Sodium Assists Controlled Synthesis of Cubic Rare-Earth Oxyfluorides Nanocrystals for Information Encryption and Near-Infrared-IIb Bioimaging

ACS Nano. 2024 Oct 16. doi: 10.1021/acsnano.4c10697. Online ahead of print.

Abstract

Rare-earth oxyfluoride (REOF) colloidal nanocrystals (NCs) suffer from a low photoluminescence efficiency due to their small size with poor crystallinity and a detrimental surface quenching effect. Herein, we introduce an innovative approach that involves doping sodium ions into REOF NCs to produce monodisperse, size-controllable, well-crystallized, and highly luminescent colloidal REOF core/shell NCs.
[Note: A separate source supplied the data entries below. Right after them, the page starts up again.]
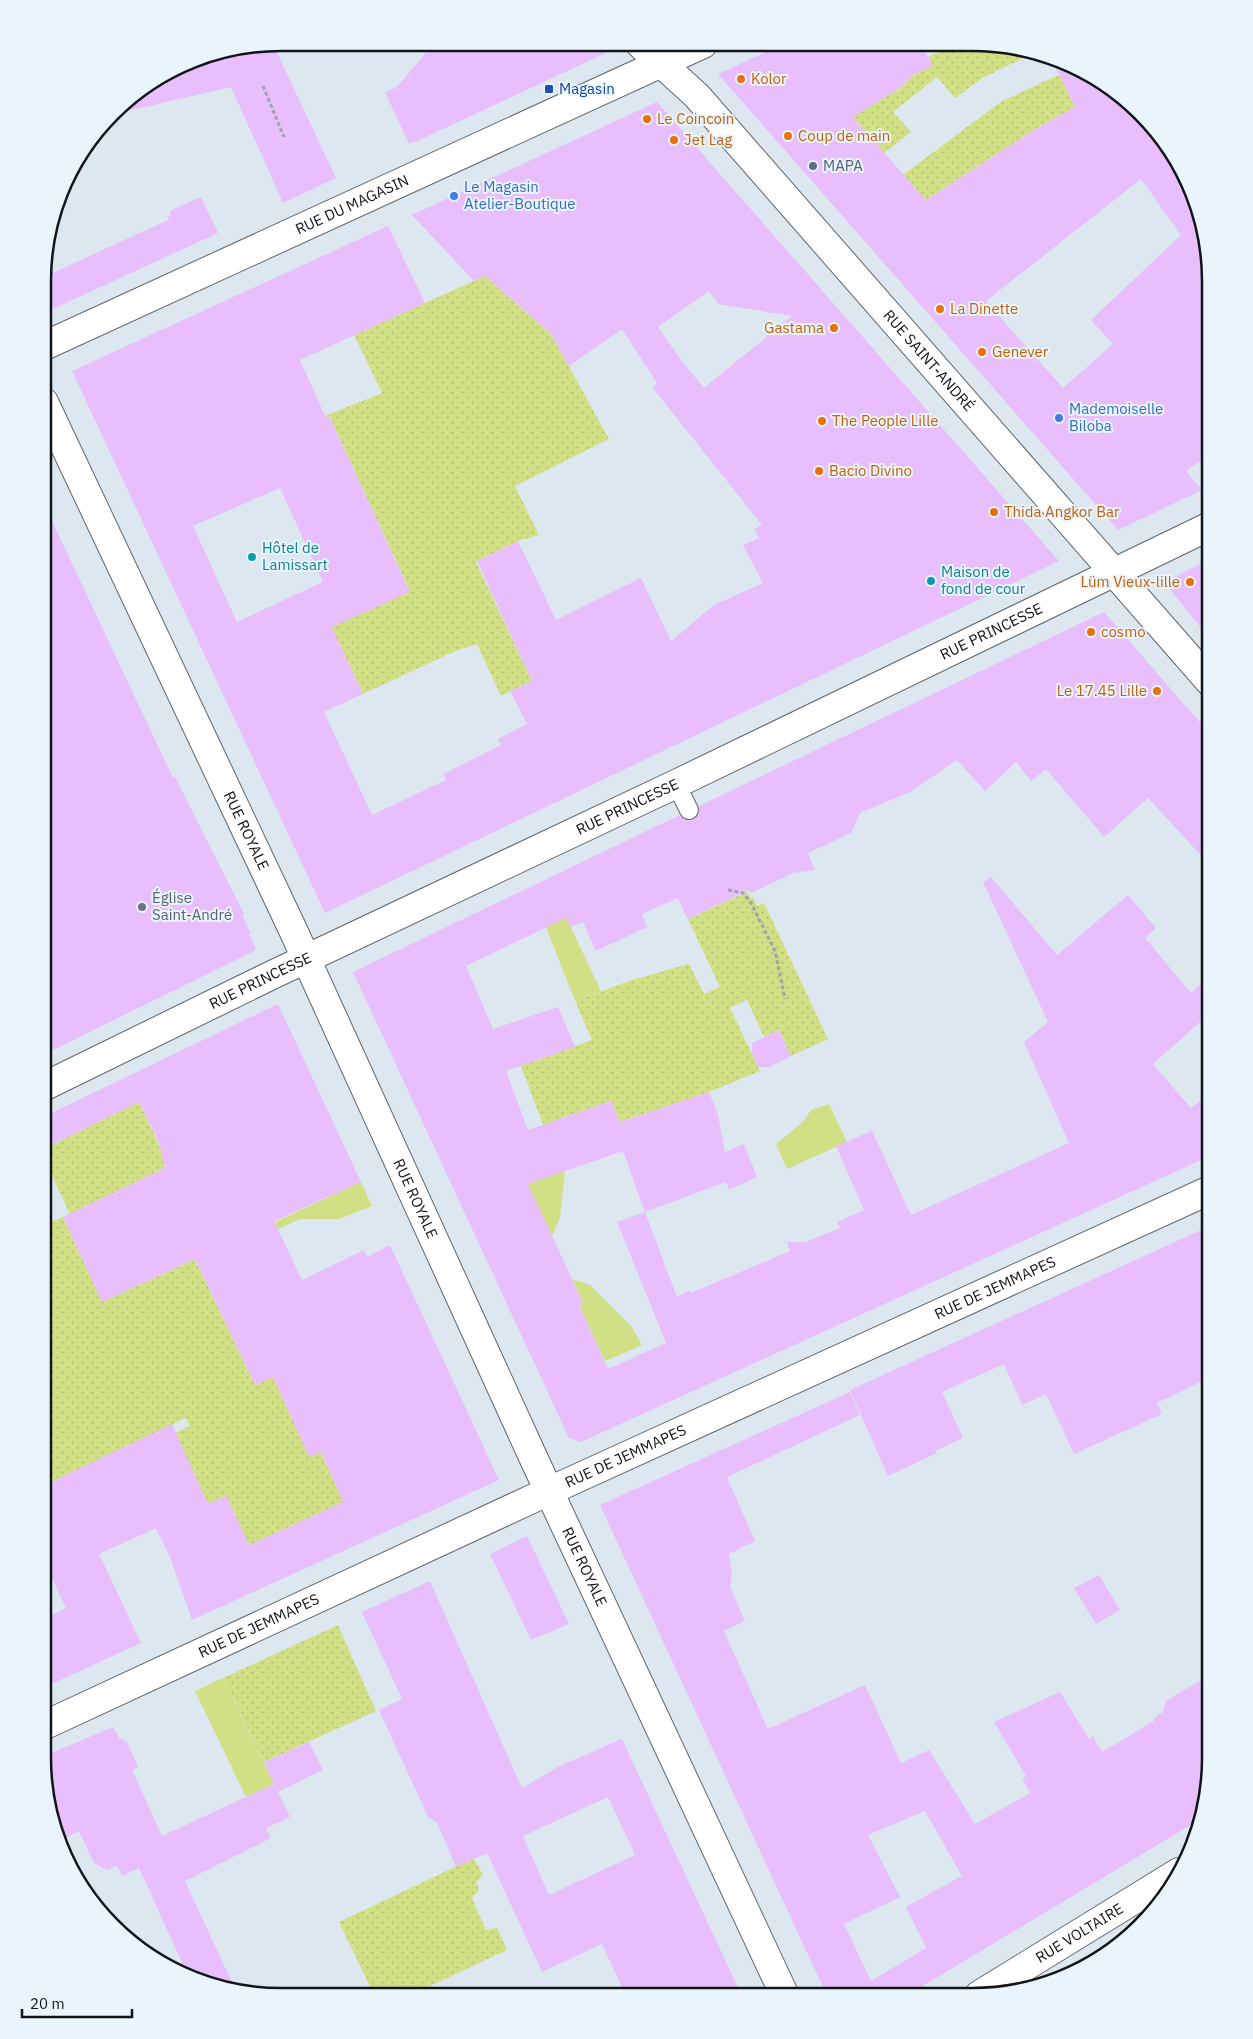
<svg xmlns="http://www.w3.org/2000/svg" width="1253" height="2039" font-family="'IBM Plex Sans',sans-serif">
  <defs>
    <pattern id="garden-dots" width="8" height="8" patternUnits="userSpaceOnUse" patternTransform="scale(1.25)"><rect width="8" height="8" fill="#d2e085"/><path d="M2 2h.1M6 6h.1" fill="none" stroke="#b3bf72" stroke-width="1.8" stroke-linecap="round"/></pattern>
  </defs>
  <rect width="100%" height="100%" fill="#dce7f0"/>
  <g fill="#d2e085">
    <polygon points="564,913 601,991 575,1001 544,922"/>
    <polygon points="829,1104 847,1142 787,1169 776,1144 803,1122 811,1110"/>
    <polygon points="555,1144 565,1171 560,1217 552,1236 536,1202 511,1159"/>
    <polygon points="361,1182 372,1206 339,1219 300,1219 278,1229 275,1222"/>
    <polygon points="572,1279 590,1285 631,1326 642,1345 605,1361 579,1305 583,1303"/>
    <polygon points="223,1678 274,1784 246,1797 195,1691"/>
  </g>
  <g fill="url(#garden-dots)">
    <polygon points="956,44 1003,45 1034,53 984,77 955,98 937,77 893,112 911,132 884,153 847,120 902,87 912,76 933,65 928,57"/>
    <polygon points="1059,75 1075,107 1034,130 926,200 899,178 1002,101"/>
    <polygon points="485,276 551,334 609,439 515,486 539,535 518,541 476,562 532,681 501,696 477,644 453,652 363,694 349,663 316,677 300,641 410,591 330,418 325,416 382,393 354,335"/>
    <polygon points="747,892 751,898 753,897 757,906 764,903 828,1039 791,1056 779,1030 764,1037 747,1000 730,1008 760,1071 709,1092 620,1122 611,1101 562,1118 545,1130 521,1066 592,1040 575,1001 632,980 689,964 704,994 720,987 688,919"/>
    <polygon points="139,1102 169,1166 70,1214 43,1156 43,1149"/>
    <polygon points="63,1217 102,1302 195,1259 255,1385 273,1377 321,1452 328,1468 365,1511 249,1545 226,1496 208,1504 175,1433 190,1426 186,1418 45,1485 43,1481 43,1289 45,1288 43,1284 43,1225"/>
    <polygon points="338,1625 376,1711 264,1762 223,1678"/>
    <polygon points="474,1858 483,1875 476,1882 479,1890 472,1898 486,1930 497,1928 507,1950 411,1995 374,1995 339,1922"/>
  </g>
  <g fill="#e8bffc" fill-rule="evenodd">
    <polygon points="434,43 625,43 625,44 413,143 415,141 409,144 385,92 397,87"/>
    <polygon points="273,44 336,178 283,203 231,87 115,114 124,102 190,61"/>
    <path d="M784,44h136l13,21 -21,11 -12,12 -47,29 73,83 108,-70 41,-23 -24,-49 12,3 54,31 44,44 17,29 -4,3 20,29 16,84v173l-24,17 16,19 -84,40 -400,-456zM1141,179l40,56 -90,85 22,24 -50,44 -77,-87z"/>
    <path d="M657,102l402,459 -734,352 -253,-542 316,-145 37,77 -125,57 25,56 5,2 80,174 -78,35 31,67 -39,18 48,103 74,-35 -3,-6 58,-29 -3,-6 29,-15 -17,-33 22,-10 -55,-120 41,-20 38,79 85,-42 30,63 43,-36 49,-22 -20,-38 16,-7 -5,-9 8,-4 -110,-138 5,-4 -35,-54 -53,37 -18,-32 -66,-58 -11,5 -62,-66zM709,291l9,13 74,12 -88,72 -20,-24 -26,-37zM280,488l43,94 -86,40 -44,-96z"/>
    <polygon points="201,197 218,233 44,313 44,277 168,220 171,210"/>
    <polygon points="44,504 173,778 175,777 244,914 242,915 251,934 249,934 256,950 43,1055"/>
    <polygon points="1210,559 1210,639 1164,582"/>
    <path d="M1104,612l106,122v131l-62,-67 -44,39 -58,-68 -15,12 -15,-19 -31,29 -28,-31 -47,32 -50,21 -9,20 -43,20 7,17 -22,3 -42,20 -1,-3 -63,29 -9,-21 -36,16 5,13 -47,22 -5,1 -12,-28 -12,5 -5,-9 -100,48 27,63 65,-22 17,40 -69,24 22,59 83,-29 9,21 89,-30 9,23 7,37 19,-8 13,33 -28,13 -3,-8 -81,30 32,85 13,-7 1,3 99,-42 -3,-9h19l34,-14 -3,-6 27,-12 -28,-64 36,-15 39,84 158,-72 -45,-101 24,-20 -65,-140 8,-5 66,78 71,-60 28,33 -11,10 46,55 19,-17v37l-57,51 38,44 19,-14v62l-629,286 -12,-4 -216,-466 327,-157 4,4 9,1 5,-5 1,-9zM623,1151l22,61 -28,10 49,121 -58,26 -29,-64 4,-1 -11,-25 -44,-95z"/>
    <polygon points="278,1004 361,1182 274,1221 302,1280 364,1250 367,1257 390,1245 499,1480 192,1620 170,1557 156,1528 99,1554 141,1643 43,1688 43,1619 66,1608 43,1559 43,1481 53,1481 172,1424 208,1504 226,1495 249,1545 343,1502 321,1452 309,1457 273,1377 255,1385 195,1259 102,1302 63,1217 165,1168 159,1143 139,1102 43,1149 43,1117"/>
    <polygon points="779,1030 791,1056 769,1067 758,1067 752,1054 752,1043"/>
    <polygon points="1210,1226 1210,1377 1157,1403 1162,1414 1074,1454 1046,1394 1022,1405 1004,1364 942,1392 963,1438 935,1451 937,1453 888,1476 850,1390"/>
    <path d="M850,1392l10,23 -133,62 28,64 -26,13 3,19 -2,14 15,34 -21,10 44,98 97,-44 36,78 28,-13 46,74 55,-31 -8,-15 4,-2 -32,-54 66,-30 29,47 4,-3 9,16 52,-31 -1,-2 10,-7 3,-11 44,-26v99l-11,46 -293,176h-79l-227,-491zM925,1811l37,65 -56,31 20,41 -55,33 -27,-57 56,-27 -32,-62z"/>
    <polygon points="527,1536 569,1624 531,1640 490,1554"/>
    <polygon points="1099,1575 1120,1610 1096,1624 1074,1588"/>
    <path d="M430,1581l92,207 38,-22 62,-27 120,257h-116l-24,-52 -60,28 -55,-119 -31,14 -19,-44 -9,-6 -49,-107 23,-11 -40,-87zM608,1797l27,58 -86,40 -26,-59z"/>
    <polygon points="113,1727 119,1738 127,1742 138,1767 132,1770 162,1836 274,1784 264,1762 309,1742 323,1770 278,1792 290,1817 266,1828 271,1838 185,1881 236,1991 189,1978 139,1868 122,1876 117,1866 107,1870 94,1863 79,1831 59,1841 42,1757"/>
  </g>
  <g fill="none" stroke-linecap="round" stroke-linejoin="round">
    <g stroke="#5d666d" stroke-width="20">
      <polyline id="lane" points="676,784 689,810"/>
    </g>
    <g stroke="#5d666d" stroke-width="30">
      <g id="street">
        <path id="s1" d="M640,44l57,52 513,586"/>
        <path id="s2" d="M44,346l659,-302"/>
        <path id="s3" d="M44,402l249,528 240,527 252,539"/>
        <path id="s4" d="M43,1087l231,-113 402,-190 534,-258"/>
        <path id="s5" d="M43,1726l491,-228 676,-308"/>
      </g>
    </g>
    <g stroke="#5d666d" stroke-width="30">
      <g id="secondary">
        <path id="s6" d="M979,1995l200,-123"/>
      </g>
    </g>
    <g stroke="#9ca5ac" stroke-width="3" stroke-dasharray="4 2.5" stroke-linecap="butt">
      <polyline points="263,86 284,137"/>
      <polyline points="728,890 743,893 751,903 775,951 785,999"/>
    </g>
    <use href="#lane" stroke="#fff" stroke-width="18"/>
    <use href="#street" stroke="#fff" stroke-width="28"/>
    <use href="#secondary" stroke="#fff" stroke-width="28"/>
  </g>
  <g fill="#e8710a" stroke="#eaf4fd" stroke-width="2">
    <circle cx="741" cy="79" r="5"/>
    <circle cx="647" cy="119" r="5"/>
    <circle cx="788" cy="136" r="5"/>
    <circle cx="674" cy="140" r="5"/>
    <circle cx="940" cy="309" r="5"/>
    <circle cx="834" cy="328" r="5"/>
    <circle cx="982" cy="352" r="5"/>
    <circle cx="822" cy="421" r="5"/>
    <circle cx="819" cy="471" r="5"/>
    <circle cx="994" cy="512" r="5"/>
    <circle cx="1190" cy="582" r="5"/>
    <circle cx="1091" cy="632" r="5"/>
    <circle cx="1157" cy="691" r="5"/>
  </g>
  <rect fill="#1a4fb4" stroke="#eaf4fd" stroke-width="2" x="544" y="84" width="10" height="10" rx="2.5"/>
  <circle fill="#5c6f8a" stroke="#eaf4fd" stroke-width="2" cx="813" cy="166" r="5"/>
  <g fill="#3f7fe0" stroke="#eaf4fd" stroke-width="2">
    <circle cx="454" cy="196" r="5"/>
    <circle cx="1059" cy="418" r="5"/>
  </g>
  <g fill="#0f9aa8" stroke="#eaf4fd" stroke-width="2">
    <circle cx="252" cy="557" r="5"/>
    <circle cx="931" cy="581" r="5"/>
  </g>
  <circle fill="#6b7280" stroke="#eaf4fd" stroke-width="2" cx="142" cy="907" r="5"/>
  <g text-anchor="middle" stroke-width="4" stroke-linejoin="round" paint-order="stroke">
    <g font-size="15" fill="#c56008" stroke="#eaf4fd" text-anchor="start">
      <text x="751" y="84">Kolor</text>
      <text x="657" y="124">Le Coincoin</text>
      <text x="798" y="141">Coup de main</text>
      <text x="684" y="145">Jet Lag</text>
      <text x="950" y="314">La Dinette</text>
      <text x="824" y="333" text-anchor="end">Gastama</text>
      <text x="992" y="357">Genever</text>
      <text x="832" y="426">The People Lille</text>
      <text x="829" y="476">Bacio Divino</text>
      <text x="1004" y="517">Thida Angkor Bar</text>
      <text x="1180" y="587" text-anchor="end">Lüm Vieux-lille</text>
      <text x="1101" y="637">cosmo</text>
      <text x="1147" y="696" text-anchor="end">Le 17.45 Lille</text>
    </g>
    <g font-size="15" fill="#164399" stroke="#eaf4fd" text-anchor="start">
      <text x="559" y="94">Magasin</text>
    </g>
    <g font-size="15" fill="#4e5e75" stroke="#eaf4fd" text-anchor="start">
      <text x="823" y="171">MAPA</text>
    </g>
    <g font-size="15" fill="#366cbe" stroke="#eaf4fd" text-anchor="start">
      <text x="464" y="192">Le Magasin<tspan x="464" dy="17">Atelier-Boutique</tspan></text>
      <text x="1069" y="414">Mademoiselle<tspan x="1069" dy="17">Biloba</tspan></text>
    </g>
    <g font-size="15" fill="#111518" stroke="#eaf4fd">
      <text dy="5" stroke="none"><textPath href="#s2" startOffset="339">RUE DU MAGASIN</textPath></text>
      <text dy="5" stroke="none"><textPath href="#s1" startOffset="429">RUE SAINT-ANDRÉ</textPath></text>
      <text dy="5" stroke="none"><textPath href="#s4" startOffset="1052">RUE PRINCESSE</textPath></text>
      <text dy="5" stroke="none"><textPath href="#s4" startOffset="648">RUE PRINCESSE</textPath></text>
      <text dy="5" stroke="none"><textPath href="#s3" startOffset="474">RUE ROYALE</textPath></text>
      <text dy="5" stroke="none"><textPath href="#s4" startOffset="242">RUE PRINCESSE</textPath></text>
      <text dy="5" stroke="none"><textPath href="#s3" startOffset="879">RUE ROYALE</textPath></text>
      <text dy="5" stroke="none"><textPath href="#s5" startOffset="1048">RUE DE JEMMAPES</textPath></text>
      <text dy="5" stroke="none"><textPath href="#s5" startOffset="642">RUE DE JEMMAPES</textPath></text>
      <text dy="5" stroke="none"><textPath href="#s3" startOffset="1284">RUE ROYALE</textPath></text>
      <text dy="5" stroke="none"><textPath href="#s5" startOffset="238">RUE DE JEMMAPES</textPath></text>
      <text dy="5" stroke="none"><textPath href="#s6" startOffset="118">RUE VOLTAIRE</textPath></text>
    </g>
    <g font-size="15" fill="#0d838f" stroke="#eaf4fd" text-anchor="start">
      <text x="262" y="553">Hôtel de<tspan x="262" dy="17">Lamissart</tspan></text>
      <text x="941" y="577">Maison de<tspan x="941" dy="17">fond de cour</tspan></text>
    </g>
    <g font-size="15" fill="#5b616d" stroke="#eaf4fd" text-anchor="start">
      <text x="152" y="903">Église<tspan x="152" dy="17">Saint-André</tspan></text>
    </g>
  </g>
  <path d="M0 0H1253V2039H0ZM281 51H972A230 230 0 0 1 1202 281V1758A230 230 0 0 1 972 1988H281A230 230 0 0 1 51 1758V281A230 230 0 0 1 281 51Z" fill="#eaf4fd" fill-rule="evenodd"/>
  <path fill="none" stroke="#111518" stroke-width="2.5" d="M281 51H972A230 230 0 0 1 1202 281V1758A230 230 0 0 1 972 1988H281A230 230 0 0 1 51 1758V281A230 230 0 0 1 281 51Z"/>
  <path d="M22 2009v8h110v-8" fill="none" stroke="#111518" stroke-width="2.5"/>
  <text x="30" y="2009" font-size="15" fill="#111518" stroke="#eaf4fd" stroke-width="4" paint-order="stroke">20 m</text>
</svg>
The Na+ doping allows for successfully synthesizing the cubic REOF NCs with a tunable size from 6 to 30 nm. Further fabrication of the core/shell NCs doped with Na+ results in enhancements up to 1062 (Ho3+), 1140 (Er3+), and 2212 (Tm3+) folds in upconversion luminescence and 17.7 folds (Er3+) in downconversion luminescence compared to that of core/shell NCs without doping Na+ ions. These NCs were subsequently developed into multicolor luminescent inks, demonstrating significant potential application for information security, and used for near-infrared-IIb (NIR-IIb) (1500-1700 nm) in vivo imaging, which exhibits a high-resolution in vivo dynamic imaging capability with a signal-to-noise ratio of 5.28. These results present the way to the controlled synthesis of efficient luminescent cubic LuOF: RE3+/LuOF core/shell NCs, expanding the toolkit of rare-earth doped NCs in diverse applications such as advanced encoding encryption, varied fluorescence imaging, and biomedicine.

Keywords: NIR-IIb fluorescence imaging; core/shell structure; rare-earth oxyfluorides nanocrystals; sodium doped; up-conversion luminescence.